Hasta hace poco había una gaviota sentada al borde del techo tomando el sol de la tarde. Ya es raro ver una gaviota apacible con el cielo despejado. Son grandes estilistas con el nubarrón y el viento cargado de lluvia.
Los vencejos, por su parte, danzan frente a una luna bastante crecida.
Los malestares, en una tarde tranquila, en vísperas de viaje. La tristeza, que no quiere saber de porqués.
A los malestares he aprendido a rumiarlos, a desalojarlos en apéndices que no pesan. A las viudas, también; a los desagradecimientos (y sólo yo sé lo que me digo y por qué).

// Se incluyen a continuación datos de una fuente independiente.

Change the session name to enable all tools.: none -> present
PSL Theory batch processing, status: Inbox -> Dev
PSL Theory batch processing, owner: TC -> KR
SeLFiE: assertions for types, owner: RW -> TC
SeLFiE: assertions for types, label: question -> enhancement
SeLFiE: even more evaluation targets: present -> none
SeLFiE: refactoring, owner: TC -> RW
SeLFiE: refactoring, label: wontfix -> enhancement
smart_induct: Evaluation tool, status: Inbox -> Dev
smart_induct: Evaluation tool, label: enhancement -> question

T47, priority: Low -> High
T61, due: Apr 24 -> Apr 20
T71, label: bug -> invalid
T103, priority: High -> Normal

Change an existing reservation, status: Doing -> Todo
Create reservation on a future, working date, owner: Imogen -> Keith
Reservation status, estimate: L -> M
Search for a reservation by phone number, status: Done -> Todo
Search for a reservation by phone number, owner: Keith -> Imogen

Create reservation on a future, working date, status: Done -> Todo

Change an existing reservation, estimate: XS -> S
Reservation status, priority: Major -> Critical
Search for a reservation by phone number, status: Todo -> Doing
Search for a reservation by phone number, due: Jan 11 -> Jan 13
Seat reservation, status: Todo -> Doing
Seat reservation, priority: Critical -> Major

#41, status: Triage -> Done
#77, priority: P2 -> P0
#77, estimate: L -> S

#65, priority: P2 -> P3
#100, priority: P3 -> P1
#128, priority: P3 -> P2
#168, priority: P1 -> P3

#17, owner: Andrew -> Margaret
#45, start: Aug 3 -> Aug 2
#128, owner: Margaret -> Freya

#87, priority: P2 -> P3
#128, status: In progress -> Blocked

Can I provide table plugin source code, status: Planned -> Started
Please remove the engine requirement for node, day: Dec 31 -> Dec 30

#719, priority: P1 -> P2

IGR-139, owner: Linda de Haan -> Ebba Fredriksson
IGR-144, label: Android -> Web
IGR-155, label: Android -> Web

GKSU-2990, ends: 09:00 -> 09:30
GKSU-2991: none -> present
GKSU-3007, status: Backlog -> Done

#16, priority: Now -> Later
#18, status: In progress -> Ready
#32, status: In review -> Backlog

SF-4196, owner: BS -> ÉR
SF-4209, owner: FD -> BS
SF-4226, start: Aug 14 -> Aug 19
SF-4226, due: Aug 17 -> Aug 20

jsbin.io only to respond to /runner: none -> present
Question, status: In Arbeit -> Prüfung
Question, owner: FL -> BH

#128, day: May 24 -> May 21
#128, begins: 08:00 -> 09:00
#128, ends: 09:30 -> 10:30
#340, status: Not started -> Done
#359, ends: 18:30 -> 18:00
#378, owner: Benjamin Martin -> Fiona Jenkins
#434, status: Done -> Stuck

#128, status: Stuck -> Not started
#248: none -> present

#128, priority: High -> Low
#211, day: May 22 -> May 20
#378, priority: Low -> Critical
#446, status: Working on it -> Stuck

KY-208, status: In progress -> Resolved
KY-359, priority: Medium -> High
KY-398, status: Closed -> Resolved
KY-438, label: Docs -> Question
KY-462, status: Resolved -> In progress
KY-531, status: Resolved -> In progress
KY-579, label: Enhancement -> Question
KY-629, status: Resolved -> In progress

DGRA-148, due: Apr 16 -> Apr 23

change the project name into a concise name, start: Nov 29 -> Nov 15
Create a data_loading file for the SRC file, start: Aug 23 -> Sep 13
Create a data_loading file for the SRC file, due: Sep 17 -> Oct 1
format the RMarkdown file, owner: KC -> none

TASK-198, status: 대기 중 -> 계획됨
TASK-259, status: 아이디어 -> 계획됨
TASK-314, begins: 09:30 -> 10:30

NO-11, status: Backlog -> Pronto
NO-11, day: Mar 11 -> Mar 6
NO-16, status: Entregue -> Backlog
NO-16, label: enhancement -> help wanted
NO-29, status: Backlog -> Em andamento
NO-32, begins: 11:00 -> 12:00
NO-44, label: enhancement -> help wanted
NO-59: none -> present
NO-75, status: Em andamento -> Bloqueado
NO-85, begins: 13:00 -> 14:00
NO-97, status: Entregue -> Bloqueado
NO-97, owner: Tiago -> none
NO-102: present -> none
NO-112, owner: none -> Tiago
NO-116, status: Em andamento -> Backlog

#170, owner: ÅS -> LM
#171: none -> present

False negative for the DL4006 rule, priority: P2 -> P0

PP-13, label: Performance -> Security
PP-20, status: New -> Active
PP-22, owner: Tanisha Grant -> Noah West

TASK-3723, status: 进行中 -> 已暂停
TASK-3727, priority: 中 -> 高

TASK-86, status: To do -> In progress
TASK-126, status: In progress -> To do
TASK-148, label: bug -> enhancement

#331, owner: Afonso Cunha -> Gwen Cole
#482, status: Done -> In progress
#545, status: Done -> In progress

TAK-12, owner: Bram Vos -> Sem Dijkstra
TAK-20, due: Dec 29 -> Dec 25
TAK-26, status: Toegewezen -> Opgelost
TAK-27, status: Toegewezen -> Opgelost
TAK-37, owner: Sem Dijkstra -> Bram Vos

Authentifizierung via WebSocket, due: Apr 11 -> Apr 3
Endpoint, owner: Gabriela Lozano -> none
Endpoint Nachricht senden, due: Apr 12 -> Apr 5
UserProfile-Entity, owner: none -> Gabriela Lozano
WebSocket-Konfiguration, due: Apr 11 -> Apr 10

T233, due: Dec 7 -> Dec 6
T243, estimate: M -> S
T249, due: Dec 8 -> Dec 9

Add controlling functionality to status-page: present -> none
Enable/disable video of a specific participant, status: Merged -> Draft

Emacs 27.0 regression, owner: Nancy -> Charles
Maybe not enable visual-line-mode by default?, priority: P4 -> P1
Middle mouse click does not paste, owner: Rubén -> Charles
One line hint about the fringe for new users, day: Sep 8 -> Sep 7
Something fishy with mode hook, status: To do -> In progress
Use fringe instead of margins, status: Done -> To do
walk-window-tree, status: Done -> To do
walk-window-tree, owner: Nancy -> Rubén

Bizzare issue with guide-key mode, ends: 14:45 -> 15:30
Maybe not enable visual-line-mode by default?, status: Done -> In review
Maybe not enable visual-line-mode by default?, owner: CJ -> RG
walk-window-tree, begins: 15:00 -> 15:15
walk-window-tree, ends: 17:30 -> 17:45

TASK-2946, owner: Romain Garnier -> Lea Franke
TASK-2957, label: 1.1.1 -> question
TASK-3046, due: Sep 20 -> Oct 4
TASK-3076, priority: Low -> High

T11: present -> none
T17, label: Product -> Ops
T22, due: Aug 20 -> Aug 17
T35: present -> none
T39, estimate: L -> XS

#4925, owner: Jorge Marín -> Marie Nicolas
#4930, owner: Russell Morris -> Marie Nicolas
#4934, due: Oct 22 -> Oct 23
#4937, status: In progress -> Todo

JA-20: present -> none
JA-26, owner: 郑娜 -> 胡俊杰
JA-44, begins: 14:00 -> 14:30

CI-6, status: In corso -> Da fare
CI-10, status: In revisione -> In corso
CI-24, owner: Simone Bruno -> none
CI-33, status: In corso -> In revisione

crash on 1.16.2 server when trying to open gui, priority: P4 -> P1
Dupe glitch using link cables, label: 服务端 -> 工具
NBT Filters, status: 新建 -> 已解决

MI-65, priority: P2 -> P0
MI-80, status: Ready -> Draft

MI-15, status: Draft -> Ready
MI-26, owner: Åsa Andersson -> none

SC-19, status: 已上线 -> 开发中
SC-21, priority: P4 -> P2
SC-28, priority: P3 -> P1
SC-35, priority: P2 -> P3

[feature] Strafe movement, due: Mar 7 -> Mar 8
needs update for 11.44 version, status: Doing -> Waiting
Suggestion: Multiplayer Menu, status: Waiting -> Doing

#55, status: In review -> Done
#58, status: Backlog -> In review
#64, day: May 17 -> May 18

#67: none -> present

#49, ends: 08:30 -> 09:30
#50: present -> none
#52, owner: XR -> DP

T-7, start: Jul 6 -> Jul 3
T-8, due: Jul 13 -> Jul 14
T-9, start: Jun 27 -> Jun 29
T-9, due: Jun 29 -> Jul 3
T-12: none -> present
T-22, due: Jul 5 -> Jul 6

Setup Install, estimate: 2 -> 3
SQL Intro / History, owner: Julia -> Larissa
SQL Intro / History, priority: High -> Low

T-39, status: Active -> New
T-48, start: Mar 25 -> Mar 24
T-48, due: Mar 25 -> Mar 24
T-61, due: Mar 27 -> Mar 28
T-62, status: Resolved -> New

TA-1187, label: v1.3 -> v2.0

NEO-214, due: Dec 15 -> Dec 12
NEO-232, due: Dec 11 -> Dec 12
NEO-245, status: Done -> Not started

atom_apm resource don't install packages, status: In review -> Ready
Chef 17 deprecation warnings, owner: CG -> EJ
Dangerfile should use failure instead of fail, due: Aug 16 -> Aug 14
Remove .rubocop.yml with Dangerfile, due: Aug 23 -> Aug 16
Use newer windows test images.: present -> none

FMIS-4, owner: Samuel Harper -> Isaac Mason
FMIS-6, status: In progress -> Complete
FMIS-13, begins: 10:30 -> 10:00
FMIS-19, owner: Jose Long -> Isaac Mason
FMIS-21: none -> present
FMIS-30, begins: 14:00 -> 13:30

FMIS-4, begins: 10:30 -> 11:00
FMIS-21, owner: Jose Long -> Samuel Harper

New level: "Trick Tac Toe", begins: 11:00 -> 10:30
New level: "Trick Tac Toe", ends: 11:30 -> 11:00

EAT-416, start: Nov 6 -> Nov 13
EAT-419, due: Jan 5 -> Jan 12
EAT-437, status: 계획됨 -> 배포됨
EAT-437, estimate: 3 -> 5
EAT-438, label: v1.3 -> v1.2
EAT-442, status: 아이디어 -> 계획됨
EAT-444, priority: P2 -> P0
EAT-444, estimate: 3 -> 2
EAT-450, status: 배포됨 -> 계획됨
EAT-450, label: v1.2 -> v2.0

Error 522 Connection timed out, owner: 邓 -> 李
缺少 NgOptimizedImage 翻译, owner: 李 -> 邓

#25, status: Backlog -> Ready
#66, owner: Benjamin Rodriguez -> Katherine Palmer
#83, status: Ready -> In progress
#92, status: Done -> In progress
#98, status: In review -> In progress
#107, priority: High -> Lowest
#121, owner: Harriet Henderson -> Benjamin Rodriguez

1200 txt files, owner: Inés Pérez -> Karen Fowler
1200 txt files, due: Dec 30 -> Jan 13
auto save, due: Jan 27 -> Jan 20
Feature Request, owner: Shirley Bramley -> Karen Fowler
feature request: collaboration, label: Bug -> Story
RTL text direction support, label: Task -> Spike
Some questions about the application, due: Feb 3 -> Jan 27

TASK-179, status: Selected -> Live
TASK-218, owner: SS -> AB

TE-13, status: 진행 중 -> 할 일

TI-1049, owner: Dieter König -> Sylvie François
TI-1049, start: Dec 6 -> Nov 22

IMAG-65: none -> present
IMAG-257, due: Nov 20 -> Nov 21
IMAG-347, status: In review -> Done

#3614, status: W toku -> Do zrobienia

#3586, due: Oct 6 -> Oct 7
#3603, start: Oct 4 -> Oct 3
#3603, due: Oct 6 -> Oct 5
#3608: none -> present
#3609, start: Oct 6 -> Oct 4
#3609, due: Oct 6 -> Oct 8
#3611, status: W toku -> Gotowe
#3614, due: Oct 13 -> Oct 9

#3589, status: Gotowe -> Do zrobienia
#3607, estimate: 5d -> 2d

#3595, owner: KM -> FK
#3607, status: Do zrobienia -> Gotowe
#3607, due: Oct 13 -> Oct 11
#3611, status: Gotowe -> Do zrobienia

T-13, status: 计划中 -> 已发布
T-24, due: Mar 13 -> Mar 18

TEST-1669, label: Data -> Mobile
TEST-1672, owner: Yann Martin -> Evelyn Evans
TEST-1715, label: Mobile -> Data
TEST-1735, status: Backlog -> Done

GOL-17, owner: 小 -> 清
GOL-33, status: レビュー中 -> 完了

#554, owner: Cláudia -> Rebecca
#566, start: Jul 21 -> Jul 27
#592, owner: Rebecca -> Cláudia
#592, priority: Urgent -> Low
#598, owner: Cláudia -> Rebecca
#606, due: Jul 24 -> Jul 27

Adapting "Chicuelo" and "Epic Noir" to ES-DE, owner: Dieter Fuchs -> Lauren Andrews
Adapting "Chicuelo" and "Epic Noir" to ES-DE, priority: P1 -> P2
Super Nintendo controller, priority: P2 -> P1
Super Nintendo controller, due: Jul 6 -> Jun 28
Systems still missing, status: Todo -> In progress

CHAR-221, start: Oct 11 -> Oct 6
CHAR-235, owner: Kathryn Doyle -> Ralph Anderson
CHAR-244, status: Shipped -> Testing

No tanto es que uno haya aprendido, como que de los sinsabores se desprende uno apenas sin notar que lo hace. Impertérrito, con esos músculos del rostro que sólo se arrugan con el relumbre.
Uno va dejándolo todo atrás, y con tanto ahínco y la mayor naturalidad, que también se deja parte de lo que le queda de sí en algún lugar, que se borra pronto. A lo mejor es por eso la tristeza.
Miro los pájaros, una tarde de domingo, y la luna, cada vez más intensa sobre el suave azul. Aprendiendo, sólo lo hago calladamente a despedirme.
Llegué a tarde, adonde nunca nadie me llamaba, y así habré de irme. Pero entonces seré yo el indiferente.